To a young loon in upper Donside, before the days of the motor car, Aberdeen would have seemed a far off place. The idea that you might go to these biblical lands heard of only in Sunday school lessons would have been laughable. To go and never return would be unimaginable.

One can’t help thinking of how the families could never grieve fully, knowing that they would never see the grave or know exactly where their relative fell.

This is the tragedy of war writ large.

Young lads from tight-knit farming communities, plucked from their homes, jobs and families, transported to far off lands of which they knew little to fight a people with whom they had no quarrel, all because of leaders caught up in dreams of domination and games of one-upmanship.

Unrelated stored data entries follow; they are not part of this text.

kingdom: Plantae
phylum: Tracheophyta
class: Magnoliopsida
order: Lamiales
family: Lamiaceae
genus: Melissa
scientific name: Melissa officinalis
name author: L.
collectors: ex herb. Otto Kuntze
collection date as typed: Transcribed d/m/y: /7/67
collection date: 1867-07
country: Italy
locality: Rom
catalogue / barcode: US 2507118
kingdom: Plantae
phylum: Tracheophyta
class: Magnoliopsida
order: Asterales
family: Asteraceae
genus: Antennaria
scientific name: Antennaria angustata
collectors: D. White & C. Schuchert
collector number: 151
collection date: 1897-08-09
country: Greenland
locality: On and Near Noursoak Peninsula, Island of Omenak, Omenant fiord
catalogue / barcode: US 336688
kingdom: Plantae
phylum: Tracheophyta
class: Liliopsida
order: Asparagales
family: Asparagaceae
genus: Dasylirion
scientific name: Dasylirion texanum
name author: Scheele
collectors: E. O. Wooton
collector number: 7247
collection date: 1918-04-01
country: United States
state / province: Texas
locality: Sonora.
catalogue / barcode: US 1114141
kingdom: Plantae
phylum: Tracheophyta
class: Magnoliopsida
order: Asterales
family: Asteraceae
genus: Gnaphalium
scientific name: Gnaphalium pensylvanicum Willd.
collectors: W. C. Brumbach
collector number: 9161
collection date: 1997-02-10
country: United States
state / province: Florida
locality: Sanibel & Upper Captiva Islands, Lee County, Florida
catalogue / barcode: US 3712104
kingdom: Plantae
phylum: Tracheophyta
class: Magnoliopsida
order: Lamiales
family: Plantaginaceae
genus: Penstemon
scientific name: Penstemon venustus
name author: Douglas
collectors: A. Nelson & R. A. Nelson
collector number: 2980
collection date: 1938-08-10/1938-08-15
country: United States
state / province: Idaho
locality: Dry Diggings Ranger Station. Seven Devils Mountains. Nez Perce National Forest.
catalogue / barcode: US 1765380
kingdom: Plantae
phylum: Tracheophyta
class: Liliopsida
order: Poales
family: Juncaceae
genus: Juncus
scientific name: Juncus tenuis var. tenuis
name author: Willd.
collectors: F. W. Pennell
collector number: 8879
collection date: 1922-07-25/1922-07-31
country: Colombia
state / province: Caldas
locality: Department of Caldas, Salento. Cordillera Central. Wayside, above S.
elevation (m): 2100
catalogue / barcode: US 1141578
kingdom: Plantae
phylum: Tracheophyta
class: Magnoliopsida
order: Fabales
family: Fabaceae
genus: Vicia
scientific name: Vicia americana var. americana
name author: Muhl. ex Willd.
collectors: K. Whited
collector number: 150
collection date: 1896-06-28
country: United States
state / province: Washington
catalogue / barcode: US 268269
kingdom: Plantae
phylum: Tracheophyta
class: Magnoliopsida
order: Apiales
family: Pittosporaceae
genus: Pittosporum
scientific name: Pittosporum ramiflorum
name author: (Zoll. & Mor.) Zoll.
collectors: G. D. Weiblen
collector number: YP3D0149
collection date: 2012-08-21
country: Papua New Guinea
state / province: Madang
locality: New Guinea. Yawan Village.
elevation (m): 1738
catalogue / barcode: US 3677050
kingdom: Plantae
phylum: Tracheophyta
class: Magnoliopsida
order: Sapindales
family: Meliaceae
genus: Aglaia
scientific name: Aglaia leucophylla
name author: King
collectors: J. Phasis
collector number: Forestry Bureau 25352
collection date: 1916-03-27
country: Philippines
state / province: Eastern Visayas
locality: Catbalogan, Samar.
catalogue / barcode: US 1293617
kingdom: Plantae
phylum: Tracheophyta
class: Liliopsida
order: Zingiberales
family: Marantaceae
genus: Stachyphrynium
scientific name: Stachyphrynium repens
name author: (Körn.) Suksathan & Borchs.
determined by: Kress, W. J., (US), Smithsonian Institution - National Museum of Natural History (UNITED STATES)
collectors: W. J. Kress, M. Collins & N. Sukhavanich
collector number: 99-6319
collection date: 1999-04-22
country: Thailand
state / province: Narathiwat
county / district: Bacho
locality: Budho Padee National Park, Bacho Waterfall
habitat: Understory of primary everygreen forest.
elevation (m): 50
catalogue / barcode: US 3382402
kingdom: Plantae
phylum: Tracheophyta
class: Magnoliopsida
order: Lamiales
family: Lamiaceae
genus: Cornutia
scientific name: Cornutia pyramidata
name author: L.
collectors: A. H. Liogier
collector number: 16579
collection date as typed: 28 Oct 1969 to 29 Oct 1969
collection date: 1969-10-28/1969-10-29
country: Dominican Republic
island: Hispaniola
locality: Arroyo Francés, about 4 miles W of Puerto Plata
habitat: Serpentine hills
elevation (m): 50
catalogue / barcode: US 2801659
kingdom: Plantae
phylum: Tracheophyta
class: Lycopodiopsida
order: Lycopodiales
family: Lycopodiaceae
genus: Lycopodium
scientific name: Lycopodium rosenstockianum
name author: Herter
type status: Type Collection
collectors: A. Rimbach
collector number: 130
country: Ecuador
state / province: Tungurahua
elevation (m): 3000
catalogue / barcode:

They did not die in vain. Britain’s role in the war is one of which we should be proud. Fighting for the right of Belgium and France to eschew invasion by a despotic Kaiser was the right thing to do.

But that so many were lost, and that so many families and communities destroyed, is a tragedy that we should never forget.

So this Sunday, when you attend a service, watch the ceremonies on TV or even just pause for two minutes as you go about your daily business, think of the small rural memorials around Aberdeenshire which mark so much more than names from a forgotten past, but the end of a way of life.